PASSAGE FOR REVIEW:
-=-=-
Suppose (I'm following a group therapy approach by the psychologist Richard Franklin) I seriously make such an assertion to you. Surely you'd want to check it out, see for yourself. There have been innumerable stories of dragons over the centuries, but no real evidence. What an opportunity!

"Show me," you say. I lead you to my garage. You look inside and see a ladder, empty paint cans, an old tricycle -- but no dragon.

"Where's the dragon?" you ask.

"Oh, she's right here," I reply, waving vaguely. "I neglected to mention that she's an invisible dragon."

You propose spreading flour on the floor of the garage to capture the dragon's footprints.

"Good idea," I say, "but this dragon floats in the air."

Then you'll use an infrared sensor to detect the invisible fire.

"Good idea, but the invisible fire is also heatless."

You'll spray-paint the dragon and make her visible.

"Good idea, but she's an incorporeal dragon and the paint won't stick." And so on. I counter every physical test you propose with a special explanation of why it won't work.

Now, what's the difference between an invisible, incorporeal, floating dragon who spits heatless fire and no dragon at all? If there's no way to disprove my contention, no conceivable experiment that would count against it, what does it mean to say that my dragon exists? Your inability to invalidate my hypothesis is not at all the same thing as proving it true. Claims that cannot be tested, assertions immune to disproof are veridically worthless, whatever value they may have in inspiring us or in exciting our sense of wonder. What I'm asking you to do comes down to believing, in the absence of evidence, on my say-so. The only thing you've really learned from my insistence that there's a dragon in my garage is that something funny is going on inside my head. You'd wonder, if no physical tests apply, what convinced me. The possibility that it was a dream or a hallucination would certainly enter your mind. But then, why am I taking it so seriously? Maybe I need help. At the least, maybe I've seriously underestimated human fallibility. Imagine that, despite none of the tests being successful, you wish to be scrupulously open-minded. So you don't outright reject the notion that there's a fire-breathing dragon in my garage. You merely put it on hold. Present evidence is strongly against it, but if a new body of data emerge you're prepared to examine it and see if it convinces you. Surely it's unfair of me to be offended at not being believed; or to criticize you for being stodgy and unimaginative -- merely because you rendered the Scottish verdict of "not proved."
-=-=-
TASKS:
[1] Answer these questions about the passage on the invisible dragon.
(a) What three things do you see when you look inside the garage?
(b) What reason is given for why spreading flour on the floor will not capture the dragon's footprints?
(c) What verdict does the passage say you rendered when you did not believe the claim?
[2] Continue the passage on the invisible dragon, starting after its final sentence.
The records are separate material, unrelated to the passage on the invisible dragon.

MATERIAL SUPPLIED:
-=-=-
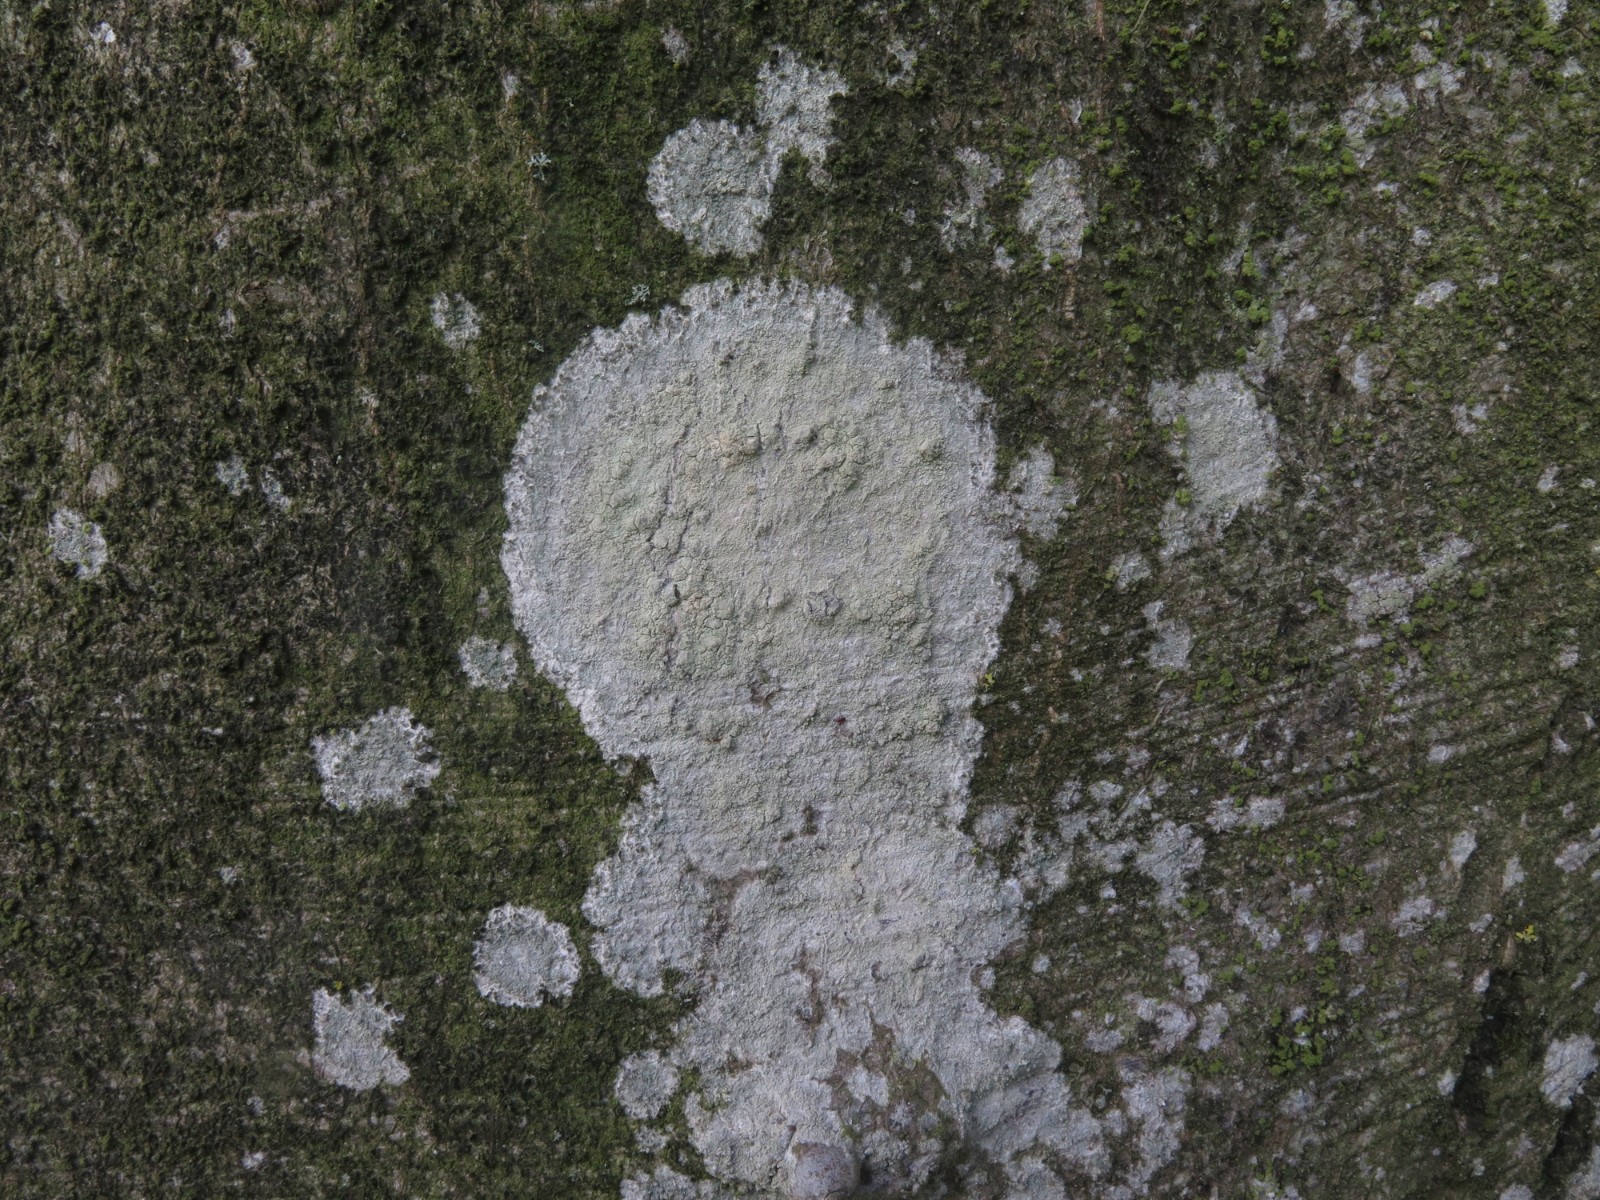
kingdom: Fungi
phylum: Ascomycota
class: Lecanoromycetes
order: Ostropales
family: Phlyctidaceae
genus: Phlyctis
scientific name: Phlyctis argena
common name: almindelig sølvlav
-=-=-
ANSWER SET:
[1]
(a) A ladder, empty paint cans and an old tricycle.
(b) The dragon floats in the air.
(c) The Scottish verdict of "not proved."

[2]
Imagine that things had gone otherwise. The dragon is invisible, all right, but footprints are being made in the flour as you watch. Your infrared detector reads off-scale. The spray paint reveals a jagged crest bobbing in the air before you. No matter how skeptical you might have been about the existence of dragons -- to say nothing about invisible ones -- you must now acknowledge that there's something here, and that in a preliminary way it's consistent with an invisible, fire-breathing dragon.

Now another scenario: Suppose it's not just me. Suppose that several people of your acquaintance, including people who you're pretty sure don't know each other, all tell you that they have dragons in their garages -- but in every case the evidence is maddeningly elusive. All of us admit we're disturbed at being gripped by so odd a conviction so ill-supported by the physical evidence. None of us is a lunatic. We speculate about what it would mean if invisible dragons were really hiding out in garages all over the world, with us humans just catching on. I'd rather it not be true, I tell you. But maybe all those ancient European and Chinese myths about dragons weren't myths at all.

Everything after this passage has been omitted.